Redaktion: Herr Bremer, Coincierge.de wirbt mit „sicheren Geldanlagen mit hohen Zinsen“. Wie realistisch ist das in der aktuellen Niedrigzinsphase, und sollten Anleger hier genauer hinschauen?

Thomas Bremer: Angebote wie diese sind in der Tat verlockend, gerade in einer Zeit, in der klassische Sparanlagen kaum noch Renditen abwerfen. Aber Anleger sollten hier besonders aufmerksam sein. Begriffe wie „sichere Geldanlage“ und „hohe Zinsen“ sind in Kombination oft ein Widerspruch. Hohe Zinsen bedeuten in der Regel ein erhöhtes Risiko – und das sollte niemand ignorieren. Wer heute mehr als 5 oder 6 % Rendite verspricht, muss erklären, wie diese Rendite erzielt wird und welche Risiken damit verbunden sind.

Sichere Festgeldangebote vs. hohe Zinsen: Wo liegen die Unterschiede?

Redaktion: Im Artikel wird ein Vergleich gezogen zwischen sicheren Festgeldangeboten und alternativen Anlagen mit Renditen von mehr als 6 %. Wo sehen Sie die Risiken?

Thomas Bremer: Festgeldangebote mit Zinsen von bis zu 1,8 % sind realistisch und basieren auf etablierten Banken mit gesetzlicher Einlagensicherung. Solche Angebote sind im Vergleich tatsächlich sicher, aber die Renditen sind natürlich begrenzt.

Anlagen, die Renditen von 6 % oder mehr versprechen, sind in der Regel Unternehmensanleihen, alternative Investments oder risikoreiche Fonds. Hier hängt der Erfolg direkt von der Stabilität und Bonität des Unternehmens ab, das die Anleihen ausgibt. Sollte das Unternehmen in finanzielle Schwierigkeiten geraten, droht ein Totalverlust des eingesetzten Kapitals. Ein solches Risiko besteht bei Festgeldanlagen etablierter Banken nicht.

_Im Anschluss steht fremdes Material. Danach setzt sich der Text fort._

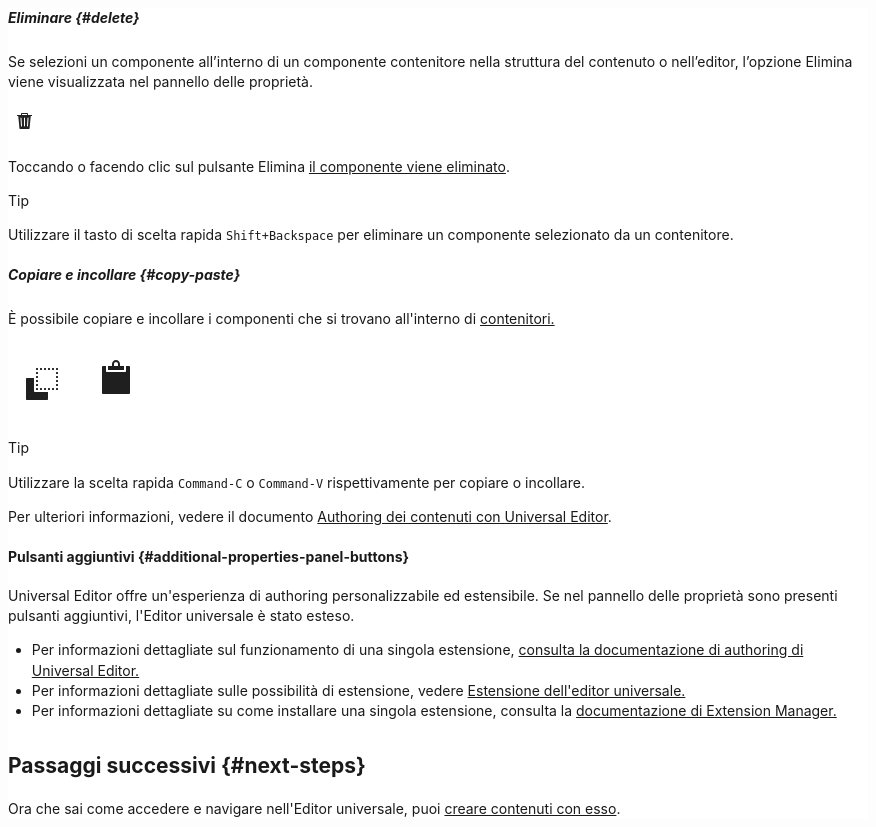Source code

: ##### Eliminare {#delete}

Se selezioni un componente all’interno di un componente contenitore nella struttura del contenuto o nell’editor, l’opzione Elimina viene visualizzata nel pannello delle proprietà.

![Icona Elimina](assets/ue-delete-component-icon.png)

Toccando o facendo clic sul pulsante Elimina [il componente viene eliminato](/help/sites-cloud/authoring/universal-editor/authoring.md#deleting-components).

>[!TIP]
>
>Utilizzare il tasto di scelta rapida `Shift+Backspace` per eliminare un componente selezionato da un contenitore.

##### Copiare e incollare {#copy-paste}

È possibile copiare e incollare i componenti che si trovano all&#39;interno di [contenitori.](/help/implementing/universal-editor/field-types.md#container)

![Icona copia](assets/copy.png)
![Icona Incolla](assets/paste.png)

>[!TIP]
>
>Utilizzare la scelta rapida `Command-C` o `Command-V` rispettivamente per copiare o incollare.

Per ulteriori informazioni, vedere il documento [Authoring dei contenuti con Universal Editor](/help/sites-cloud/authoring/universal-editor/authoring.md#copy-paste).

#### Pulsanti aggiuntivi {#additional-properties-panel-buttons}

Universal Editor offre un&#39;esperienza di authoring personalizzabile ed estensibile. Se nel pannello delle proprietà sono presenti pulsanti aggiuntivi, l&#39;Editor universale è stato esteso.

* Per informazioni dettagliate sul funzionamento di una singola estensione, [consulta la documentazione di authoring di Universal Editor.](/help/sites-cloud/authoring/universal-editor/authoring.md#properties-panel-options)
* Per informazioni dettagliate sulle possibilità di estensione, vedere [Estensione dell&#39;editor universale.](/help/implementing/universal-editor/extending.md)
* Per informazioni dettagliate su come installare una singola estensione, consulta la [documentazione di Extension Manager.](https://developer.adobe.com/uix/docs/extension-manager/extension-developed-by-adobe/)

## Passaggi successivi {#next-steps}

Ora che sai come accedere e navigare nell&#39;Editor universale, puoi [creare contenuti con esso](/help/sites-cloud/authoring/universal-editor/authoring.md).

Ein weiterer Punkt ist die Einlagensicherung: Während Festgeldanlagen bis zu 100.000 Euro durch nationale Sicherungssysteme geschützt sind, gibt es bei Unternehmensanleihen oder Fonds keine solche Garantie. Anleger tragen hier das volle Risiko.

Risikofaktoren bei ausländischen Banken

Redaktion: Der Artikel weist darauf hin, dass höhere Zinsen oft von Banken aus Ländern wie Rumänien oder Bulgarien angeboten werden, aber Verbraucherschützer raten davon ab. Warum?

Thomas Bremer: Es stimmt, dass Banken aus Ländern wie Rumänien oder Bulgarien oft höhere Zinsen bieten. Doch hier ist Vorsicht geboten. Zwar gibt es auch dort Einlagensicherungssysteme, die der EU-Richtlinie entsprechen, doch in der Praxis gibt es Unterschiede in der Stabilität dieser Systeme.

Das bedeutet, dass Anleger im Falle einer Bankenpleite theoretisch entschädigt werden, aber in der Praxis können solche Verfahren sehr lange dauern. Außerdem ist unklar, ob die nationalen Sicherungssysteme in der Lage wären, bei einer größeren Krise viele Entschädigungsansprüche zu bedienen.

Deshalb empfehlen Verbraucherschützer, lieber auf Banken aus stabileren Ländern wie Deutschland, Österreich oder Schweden zu setzen, auch wenn die Zinsen etwas niedriger sind.

Die Mischung aus Festgeld und Aktien: Ein guter Ansatz?

Redaktion: Der Artikel schlägt vor, Festgeld mit Aktien zu kombinieren, um Renditen und Sicherheit zu verbinden. Wie bewerten Sie diesen Ansatz?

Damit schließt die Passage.